‘The Killing’ 3.10 Recap: “Salisbury Steak Isn’t Steak”

Say what you will about ‘The Killing’ (anyone who reads these recaps knows that I’ve said plenty), but the show sure knows how to pack a wallop during the face-to-face conversations. The story might be muddled as hell, but this week’s episode has some intense scenes going on.

Let’s see, how many emotions does Linden go through in this episode? Frustration, jubilation, despair, hurt, empathy, disgust, acceptance, sadness, anger… the list goes on. It isn’t just a roller coaster ride for Linden, unless we’re talking about the world’s most ludicrous carnival ride ever. She really goes through the wringer here, only to be stymied at the last second by a defiant-for-no-real-reason Seward and a bald-headed prison guard who’s still harboring resentment about his kid killing some dude on his front lawn. (Remember that? I know it was only last episode, but it’s pretty easy to forget.)

The sad thing is that Seward doesn’t really give up all that much information to Linden. He says that he’d left the house and then come back. He wasn’t actually there when his wife was killed. He admits to beating her and pressuring her to get an abortion.

A long time ago, Seward decided that he deserved to die, that he was a lost cause. At the end, his survival instincts take over and he tries whatever he can to get out of it, but his stubbornness catches up with him. Maybe if he’d helped Linden in the beginning, he wouldn’t find himself writhing on the end of a rope with a bag over his head. There isn’t a mulligan for that.

Meanwhile, Holder is still desperately trying to get over his overwhelming guilt about having an unwitting hand in Bullet’s demise – so much so that he befriends tiny Adrian Seward by offering him smokes and slicking back his hair with a couple squirts of hand soap. Who wouldn’t want Holder as a father figure?

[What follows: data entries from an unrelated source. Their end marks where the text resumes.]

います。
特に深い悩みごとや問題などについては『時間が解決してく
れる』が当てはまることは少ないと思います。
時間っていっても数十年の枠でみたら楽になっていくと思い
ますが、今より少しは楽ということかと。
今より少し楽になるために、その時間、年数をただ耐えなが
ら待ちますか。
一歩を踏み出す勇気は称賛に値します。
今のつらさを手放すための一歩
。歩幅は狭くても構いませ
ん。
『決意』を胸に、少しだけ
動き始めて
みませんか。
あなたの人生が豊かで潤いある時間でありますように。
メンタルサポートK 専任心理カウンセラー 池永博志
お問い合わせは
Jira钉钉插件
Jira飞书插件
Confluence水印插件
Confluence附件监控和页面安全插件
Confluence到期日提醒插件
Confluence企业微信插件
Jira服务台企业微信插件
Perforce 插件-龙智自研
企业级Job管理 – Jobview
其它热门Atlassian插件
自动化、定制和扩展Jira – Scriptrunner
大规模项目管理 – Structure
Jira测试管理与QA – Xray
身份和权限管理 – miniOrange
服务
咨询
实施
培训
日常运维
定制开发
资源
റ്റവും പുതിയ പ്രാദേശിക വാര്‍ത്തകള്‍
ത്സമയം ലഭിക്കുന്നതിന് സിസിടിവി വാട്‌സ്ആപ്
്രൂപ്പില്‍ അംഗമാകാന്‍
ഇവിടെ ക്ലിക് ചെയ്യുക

Now is as good a time as any to talk about why I keep watching this show. It isn’t because I’m intrigued about the murder mystery. It has nothing to do with the procedural whodunit that the writers have been plodding along with this season. No, the real reason I watch is because Mireille Enos and Joel Kinnaman are really fantastic actors. Really.

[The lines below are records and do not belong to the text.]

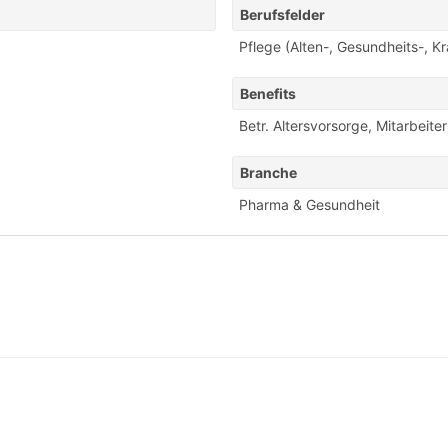
Berufsfelder
Pflege (Alten-, Gesundheits-, K
Benefits
Betr. Altersvorsorge
,
Mitarbeite
Branche
Pharma & Gesundheit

How many other actors out there can pull off what Kinnaman does as Holder? His entire persona is so ridiculous that if you met someone like him on the street, you wouldn’t be able to hold in your laughter. Yet he sells it. He sells every corny line of dialogue he slings. Enos is just as effective, but with deeper emotions. Watching her opposite Peter Sarsgaard this episode is a highlight of the season. Her facial expressions say everything. If you told me that Enos stays up 48 hours straight before filming her dramatically challenging scenes, I’d believe you. She looks completely haggard, like she’s about to fall apart at her joints at any second. She has that end-of-the-rope look on her weathered face. It’s heartbreaking.

OK, back to the episode. As Seward swung around the bottom of the galley, suffocating, I couldn’t help but wonder what the season finale will hold. The “Next time on…” preview segment doesn’t give me hope for a satisfying ending. The real killer will finally be revealed and it’ll probably be either one of the prison guards or maybe even Linden’s boss/ex-lover. They’ll have to explain it all in some dastardly villain monologue scene, which I’m absolutely dreading.

These past two episodes have been pretty good. It seems a shame that the finale holds the promise of a surprise ending. Surprise endings don’t make a show good. Characters do. It’s too bad that Linden and Holder have played second fiddle to the mystery until now.

2 comments

  1. T.J. Kats

    Agree totally on Kinneman and Enos. They are so good at portraying their characters that it is a shame that everytihing else is so convoluted.

    I laughed so hard when he called himself a serial chiller.

  2. NJScorpio

    I agree that it’s the characters/actors that sell this series. Unfortuanlty, there doesn’t seem to be the same number of compelling characters this season as in prior seasons. Rosie Larsen’s parents were fantastic, and the characters involved in the political side were far more intersting than the prison guards this season. The only character this season that could hold their own with Holder and Linden was Bullet.